- Vurberk Location in Slovenia
- Coordinates: 46°29′11.23″N 15°47′18.38″E﻿ / ﻿46.4864528°N 15.7884389°E
- Country: Slovenia
- Traditional region: Styria
- Statistical region: Drava
- Municipality: Duplek

Area
- • Total: 4.98 km^{2} (1.92 sq mi)
- Elevation: 266.9 m (876 ft)

Population (2020)
- • Total: 463
- • Density: 93.0/km^{2} (241/sq mi)

= Vurberk =

Vurberk (/sl/) is a settlement in the Municipality of Duplek in northeastern Slovenia. It lies on the left bank of the Drava River on the southwestern edge of the Slovene Hills (Slovenske gorice), southeast of Maribor.

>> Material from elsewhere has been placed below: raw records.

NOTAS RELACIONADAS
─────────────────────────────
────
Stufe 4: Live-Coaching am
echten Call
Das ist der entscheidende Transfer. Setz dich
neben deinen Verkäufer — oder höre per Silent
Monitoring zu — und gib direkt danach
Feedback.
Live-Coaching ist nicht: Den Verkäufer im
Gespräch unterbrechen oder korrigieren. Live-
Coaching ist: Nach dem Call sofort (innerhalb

The area is part of the traditional region of Styria. The municipality is now included in the Drava Statistical Region.

==Name==
The name of the settlement was changed from Vumpah to Vurberk in 1982. The Slovene name Vumpah is derived from German Wurmbach and was first attested as such in 1496. The Slovene name Vurberk originally referred to the castle above the village and is derived from German Wurmberg. Vurberk Castle, destroyed in 1945, was first mentioned in 1244 as Wuermwerg.

==Church==
The local parish church, built on a hill east of the village, next to a small castle, is dedicated to the Assumption of Mary and belongs to the Roman Catholic Archdiocese of Maribor. It is a Baroque building from 1776.